77 x Variability between the group means / variability within the groups

(j) Explain why this might be considered a more useful test statistic in helping us judge whether we have larger differences between the four diets than we might expect by random chance alone.

The statistic you have calculated is very close to what is more generally referred to as the F-statistic. And this process is called “Analysis of Variance” or ANOVA for short. (See Ch. 9 for the actual F-statistic formula.)

(k) Back in the Multiple Means applet, change the Statistic pull-down menu to F-statistic. You should get an observed value in the ballpark of what you just calculated. Now generate a null distribution for this statistic and use it to approximate the p-value. How does this p-value compare to what you found above with the other 2 statistics?

(l) The main advantage of this F-statistic is it can usually be well-approximated by an F-distribution (named after the famous statistician R. A. Fisher). Check the box to Overlay F distribution and display the theory-based p-value. Include a screen capture of your output.Does this appear to be a reasonable approximation of the simulation results?

Validity conditions for the ANOVA test
The F-distribution is a good approximation to the null distribution of the F-statistic as long as
  • Either the sample sizesare at least 20 for each of the groups, or the distribution of the response variable is approximately normal in each of the samples (examine the dotplots for strong skewness or outliers).
  • Also, the standard deviations of the samples are approximately equal to each other (largest standard deviation is not more than twice the value of the smallest standard deviation).

(m) Do these validity conditions appear to be met for these data? Explain how you are deciding in each case.

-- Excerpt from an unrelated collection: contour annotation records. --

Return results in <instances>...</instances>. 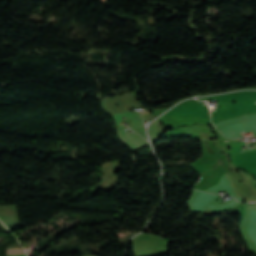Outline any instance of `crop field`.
Here are the masks:
<instances>
[{
  "mask_svg": "<svg viewBox=\"0 0 256 256\" xmlns=\"http://www.w3.org/2000/svg\"><path fill=\"white\" fill-rule=\"evenodd\" d=\"M22 247H8V254L23 253Z\"/></svg>",
  "mask_w": 256,
  "mask_h": 256,
  "instance_id": "1",
  "label": "crop field"
}]
</instances>
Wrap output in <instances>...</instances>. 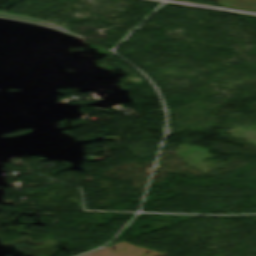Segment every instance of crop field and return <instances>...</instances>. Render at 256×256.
<instances>
[{
	"mask_svg": "<svg viewBox=\"0 0 256 256\" xmlns=\"http://www.w3.org/2000/svg\"><path fill=\"white\" fill-rule=\"evenodd\" d=\"M213 1L226 7L256 10V0H213Z\"/></svg>",
	"mask_w": 256,
	"mask_h": 256,
	"instance_id": "crop-field-1",
	"label": "crop field"
}]
</instances>
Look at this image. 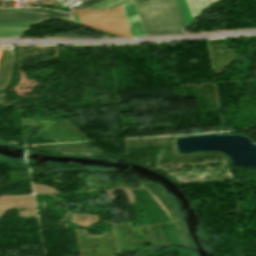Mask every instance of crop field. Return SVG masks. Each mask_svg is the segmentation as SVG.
Returning a JSON list of instances; mask_svg holds the SVG:
<instances>
[{
  "label": "crop field",
  "instance_id": "obj_1",
  "mask_svg": "<svg viewBox=\"0 0 256 256\" xmlns=\"http://www.w3.org/2000/svg\"><path fill=\"white\" fill-rule=\"evenodd\" d=\"M146 35L187 33L176 0H133Z\"/></svg>",
  "mask_w": 256,
  "mask_h": 256
},
{
  "label": "crop field",
  "instance_id": "obj_3",
  "mask_svg": "<svg viewBox=\"0 0 256 256\" xmlns=\"http://www.w3.org/2000/svg\"><path fill=\"white\" fill-rule=\"evenodd\" d=\"M53 19H63L74 22L73 16L67 13L44 9L0 8V22H42Z\"/></svg>",
  "mask_w": 256,
  "mask_h": 256
},
{
  "label": "crop field",
  "instance_id": "obj_8",
  "mask_svg": "<svg viewBox=\"0 0 256 256\" xmlns=\"http://www.w3.org/2000/svg\"><path fill=\"white\" fill-rule=\"evenodd\" d=\"M125 1H128V0H105L87 9H110Z\"/></svg>",
  "mask_w": 256,
  "mask_h": 256
},
{
  "label": "crop field",
  "instance_id": "obj_9",
  "mask_svg": "<svg viewBox=\"0 0 256 256\" xmlns=\"http://www.w3.org/2000/svg\"><path fill=\"white\" fill-rule=\"evenodd\" d=\"M101 1H103V0H88V1H86L84 3H82V4H79V5L75 6V7H73L72 9H85V8H87L89 6H92V5H94V4L98 3V2H101Z\"/></svg>",
  "mask_w": 256,
  "mask_h": 256
},
{
  "label": "crop field",
  "instance_id": "obj_7",
  "mask_svg": "<svg viewBox=\"0 0 256 256\" xmlns=\"http://www.w3.org/2000/svg\"><path fill=\"white\" fill-rule=\"evenodd\" d=\"M177 2L180 7L186 27H188L193 22V20H192L191 14L189 12L186 0H177Z\"/></svg>",
  "mask_w": 256,
  "mask_h": 256
},
{
  "label": "crop field",
  "instance_id": "obj_2",
  "mask_svg": "<svg viewBox=\"0 0 256 256\" xmlns=\"http://www.w3.org/2000/svg\"><path fill=\"white\" fill-rule=\"evenodd\" d=\"M80 23L93 28L115 33L120 37L130 36L120 7L111 10H72Z\"/></svg>",
  "mask_w": 256,
  "mask_h": 256
},
{
  "label": "crop field",
  "instance_id": "obj_5",
  "mask_svg": "<svg viewBox=\"0 0 256 256\" xmlns=\"http://www.w3.org/2000/svg\"><path fill=\"white\" fill-rule=\"evenodd\" d=\"M35 23H0V36L18 37L19 34Z\"/></svg>",
  "mask_w": 256,
  "mask_h": 256
},
{
  "label": "crop field",
  "instance_id": "obj_4",
  "mask_svg": "<svg viewBox=\"0 0 256 256\" xmlns=\"http://www.w3.org/2000/svg\"><path fill=\"white\" fill-rule=\"evenodd\" d=\"M122 9L132 36L145 35L133 2L122 4Z\"/></svg>",
  "mask_w": 256,
  "mask_h": 256
},
{
  "label": "crop field",
  "instance_id": "obj_6",
  "mask_svg": "<svg viewBox=\"0 0 256 256\" xmlns=\"http://www.w3.org/2000/svg\"><path fill=\"white\" fill-rule=\"evenodd\" d=\"M218 0H187L193 20L210 4Z\"/></svg>",
  "mask_w": 256,
  "mask_h": 256
},
{
  "label": "crop field",
  "instance_id": "obj_10",
  "mask_svg": "<svg viewBox=\"0 0 256 256\" xmlns=\"http://www.w3.org/2000/svg\"><path fill=\"white\" fill-rule=\"evenodd\" d=\"M2 49L0 50V53H1Z\"/></svg>",
  "mask_w": 256,
  "mask_h": 256
}]
</instances>
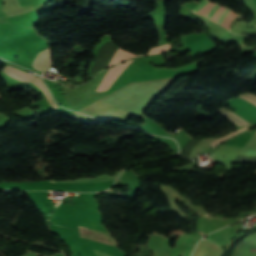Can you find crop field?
I'll use <instances>...</instances> for the list:
<instances>
[{
    "mask_svg": "<svg viewBox=\"0 0 256 256\" xmlns=\"http://www.w3.org/2000/svg\"><path fill=\"white\" fill-rule=\"evenodd\" d=\"M218 6V4H213L210 3L208 0H204L195 9H193V12L211 18L213 12L216 10ZM236 16V14H234L231 10L227 9L226 7L219 6L217 10L214 12V15L211 20L215 21L216 23L222 25L223 27L229 30L230 23Z\"/></svg>",
    "mask_w": 256,
    "mask_h": 256,
    "instance_id": "8a807250",
    "label": "crop field"
},
{
    "mask_svg": "<svg viewBox=\"0 0 256 256\" xmlns=\"http://www.w3.org/2000/svg\"><path fill=\"white\" fill-rule=\"evenodd\" d=\"M79 226H83V225H79ZM79 226H78V229H79L80 237L100 241L116 247L118 246V242L111 236L109 232H105V231L94 229L87 226H85V228H83L84 226L83 227H79ZM94 253L96 254V256H109L105 253L98 252V251H94Z\"/></svg>",
    "mask_w": 256,
    "mask_h": 256,
    "instance_id": "ac0d7876",
    "label": "crop field"
},
{
    "mask_svg": "<svg viewBox=\"0 0 256 256\" xmlns=\"http://www.w3.org/2000/svg\"><path fill=\"white\" fill-rule=\"evenodd\" d=\"M133 60L114 66L109 69L108 73L106 74L105 78L98 86L96 91H105L108 90L112 83L117 79V77L123 72V70L132 62Z\"/></svg>",
    "mask_w": 256,
    "mask_h": 256,
    "instance_id": "34b2d1b8",
    "label": "crop field"
},
{
    "mask_svg": "<svg viewBox=\"0 0 256 256\" xmlns=\"http://www.w3.org/2000/svg\"><path fill=\"white\" fill-rule=\"evenodd\" d=\"M169 48H170V46L168 44L157 46V47L152 48L147 55L163 53V52L168 51ZM141 56H143V55H141ZM131 57H136V56L120 49V51L114 57L110 66L115 65V64H117L125 59L131 58Z\"/></svg>",
    "mask_w": 256,
    "mask_h": 256,
    "instance_id": "412701ff",
    "label": "crop field"
},
{
    "mask_svg": "<svg viewBox=\"0 0 256 256\" xmlns=\"http://www.w3.org/2000/svg\"><path fill=\"white\" fill-rule=\"evenodd\" d=\"M51 58V49L41 51L37 54L32 66L38 71H46L51 64Z\"/></svg>",
    "mask_w": 256,
    "mask_h": 256,
    "instance_id": "f4fd0767",
    "label": "crop field"
},
{
    "mask_svg": "<svg viewBox=\"0 0 256 256\" xmlns=\"http://www.w3.org/2000/svg\"><path fill=\"white\" fill-rule=\"evenodd\" d=\"M3 72L7 73L8 75L17 78L19 80L25 81L29 83L31 80L35 78V76L28 74L26 72H23L19 69H16L12 66H6Z\"/></svg>",
    "mask_w": 256,
    "mask_h": 256,
    "instance_id": "dd49c442",
    "label": "crop field"
},
{
    "mask_svg": "<svg viewBox=\"0 0 256 256\" xmlns=\"http://www.w3.org/2000/svg\"><path fill=\"white\" fill-rule=\"evenodd\" d=\"M122 171V170H121ZM120 172V171H119ZM118 172V173H119ZM117 173V174H118ZM117 174L110 176L108 174H105L103 176H98V177H93V178H78L74 181H60V182H104V181H111V180H115ZM49 182H57L54 180H51Z\"/></svg>",
    "mask_w": 256,
    "mask_h": 256,
    "instance_id": "e52e79f7",
    "label": "crop field"
},
{
    "mask_svg": "<svg viewBox=\"0 0 256 256\" xmlns=\"http://www.w3.org/2000/svg\"><path fill=\"white\" fill-rule=\"evenodd\" d=\"M216 112L223 114L222 116L230 119L231 121H233L235 124H237L238 126H242V125H249L250 123L248 121H246L245 119H243L242 117L234 114V113H230L224 109H219Z\"/></svg>",
    "mask_w": 256,
    "mask_h": 256,
    "instance_id": "d8731c3e",
    "label": "crop field"
},
{
    "mask_svg": "<svg viewBox=\"0 0 256 256\" xmlns=\"http://www.w3.org/2000/svg\"><path fill=\"white\" fill-rule=\"evenodd\" d=\"M31 83L35 84L36 86L40 87V88L43 90V92L45 93V95H46V97H47V99H48L49 104H50L54 109L58 107V106L51 100V98H50V96H49V94H48V92H47L45 86L43 85V83H42L38 78H37L36 80H34L33 82H31Z\"/></svg>",
    "mask_w": 256,
    "mask_h": 256,
    "instance_id": "5a996713",
    "label": "crop field"
},
{
    "mask_svg": "<svg viewBox=\"0 0 256 256\" xmlns=\"http://www.w3.org/2000/svg\"><path fill=\"white\" fill-rule=\"evenodd\" d=\"M245 129H247V128L244 127V128H242V129H240V130H238V131H236V132H234V133H232V134H230V135H228V136H225V137H223V138H221V139H219V140H217V141H215V142H213V143H211V142H210V143H211V145L214 147V146L218 145L219 143H221V142H223V141H225V140H227V139H229V138L235 136L236 134H238L239 132H241V131H243V130H245Z\"/></svg>",
    "mask_w": 256,
    "mask_h": 256,
    "instance_id": "3316defc",
    "label": "crop field"
},
{
    "mask_svg": "<svg viewBox=\"0 0 256 256\" xmlns=\"http://www.w3.org/2000/svg\"><path fill=\"white\" fill-rule=\"evenodd\" d=\"M242 99H245L247 101H249L250 103L254 104L256 106V96L250 93H246L243 94L241 96H239Z\"/></svg>",
    "mask_w": 256,
    "mask_h": 256,
    "instance_id": "28ad6ade",
    "label": "crop field"
}]
</instances>
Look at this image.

(n) When you do find a statistically significant F-statistic, you will probably be curious as to which group means are significantly different. An allowable follow-up analysis to a significant F-statistic is to essentially compute all the pairwise two-sample t-confidence intervals. Check the box next to Compute 95% confidence interval(s). (On the far left if the F-statistic is selected.) Include a screen capture of your output and summarize what you learn from these intervals. Including would you recommend any of these diets over the others?

(o) Suppose we have less “within group variability” in our data, but that the four sample means were the same. Explain what this means and how it would change the above F-test results (e.g., What would the dotplots/boxplots look like now? Would the p-value increase or decrease?).

(p) Suppose we have less “within group variability” in our data, but that the four sample means were the same as in (n). Suppose we were using the MAD statistic. Explain whether, and if so how, the MAD statistic would change.

(q) Suppose the sample sizes had been on the order of 150 instead of 75 people in each diet. Would this change the value of the F-statistic? If so, larger or smaller? Would this change the value of the MAD statistic? Is so, larger or smaller?